Causal inference (and other things)

This site contains course materials for Causal inference, surveys, and missing data (PHS/BMI 661).
- See the Syllabus for course policies and schedule.
- Course notes are listed in the menu bar
Background
This course builds a foundation for making causal claims from observational data. We want to move past associations — this thing is related to that thing — and actually say that one thing causes another. Does vaping give you cancer? Is intermittent fasting bad for your heart? Can I eat eggs every morning? People are acting on these questions regardless (vaping, skipping breakfast, eating eggs) and the science they rely on should meet them with honest answers rather than a shrug about causation.
Making those claims is hard. Without randomization, there are always at least two explanations for any pattern we see, and ruling them out requires both the right tools and honest accounting of their limits.
We build those tools from the ground up. Causal models and graphs give us a rigorous shared language for representing cause and effect. From those models, we define potential outcomes and the causal effects they imply. Those quantities in hand, we turn to confounding.

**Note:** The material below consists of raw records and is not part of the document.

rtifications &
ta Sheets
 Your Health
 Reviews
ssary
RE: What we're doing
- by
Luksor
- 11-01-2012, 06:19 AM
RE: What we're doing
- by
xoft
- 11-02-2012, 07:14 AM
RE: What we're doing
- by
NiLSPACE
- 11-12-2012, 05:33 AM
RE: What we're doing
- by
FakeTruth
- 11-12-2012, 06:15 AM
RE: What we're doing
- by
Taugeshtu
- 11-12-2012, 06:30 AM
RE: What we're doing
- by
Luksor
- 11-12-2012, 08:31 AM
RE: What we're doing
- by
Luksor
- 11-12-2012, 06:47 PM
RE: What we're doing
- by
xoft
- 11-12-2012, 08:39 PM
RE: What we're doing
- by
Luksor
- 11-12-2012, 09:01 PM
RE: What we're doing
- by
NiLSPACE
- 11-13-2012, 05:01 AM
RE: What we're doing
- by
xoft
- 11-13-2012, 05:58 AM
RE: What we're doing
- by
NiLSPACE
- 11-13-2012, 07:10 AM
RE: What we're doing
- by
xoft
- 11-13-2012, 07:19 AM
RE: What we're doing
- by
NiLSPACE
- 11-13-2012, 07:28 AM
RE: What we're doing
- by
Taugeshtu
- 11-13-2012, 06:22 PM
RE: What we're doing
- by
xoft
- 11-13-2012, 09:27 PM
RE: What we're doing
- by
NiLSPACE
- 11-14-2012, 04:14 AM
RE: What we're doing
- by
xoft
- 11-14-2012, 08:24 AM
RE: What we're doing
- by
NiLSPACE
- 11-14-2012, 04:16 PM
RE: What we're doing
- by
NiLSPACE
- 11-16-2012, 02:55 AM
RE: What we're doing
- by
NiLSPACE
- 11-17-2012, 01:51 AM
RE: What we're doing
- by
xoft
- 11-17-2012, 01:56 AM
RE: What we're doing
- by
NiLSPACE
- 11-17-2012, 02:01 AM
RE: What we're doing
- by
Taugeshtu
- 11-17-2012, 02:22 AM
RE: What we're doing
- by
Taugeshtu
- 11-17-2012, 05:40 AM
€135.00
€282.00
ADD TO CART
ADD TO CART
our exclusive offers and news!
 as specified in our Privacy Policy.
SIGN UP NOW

Measured confounding is the easier case, when our data contains everything needed to rule out alternative explanations. Unmeasured confounding is harder, and demands more creativity. And when that creativity is not enough, we are not out of options. Sensitivity analysis flips the burden of proof onto those who would dismiss a finding as mere association, asking how strong an unmeasured confounder would have to be to explain it away. That is exactly the question Cornfield put to the skeptics who challenged the link between smoking and lung cancer.
These topics cover the most common problems in everyday public health and epidemiology, but confounding is not all there is to causal inference. We extend the same tools to practical complications like missing data and complex survey designs, and we point toward richer questions — sequential decision-making, mediation, and interference — even if we cannot cover them fully.
Those tools are learned by using them. We write code in R, analyze real data in class, and the final project involves emulating a target trial from observational data.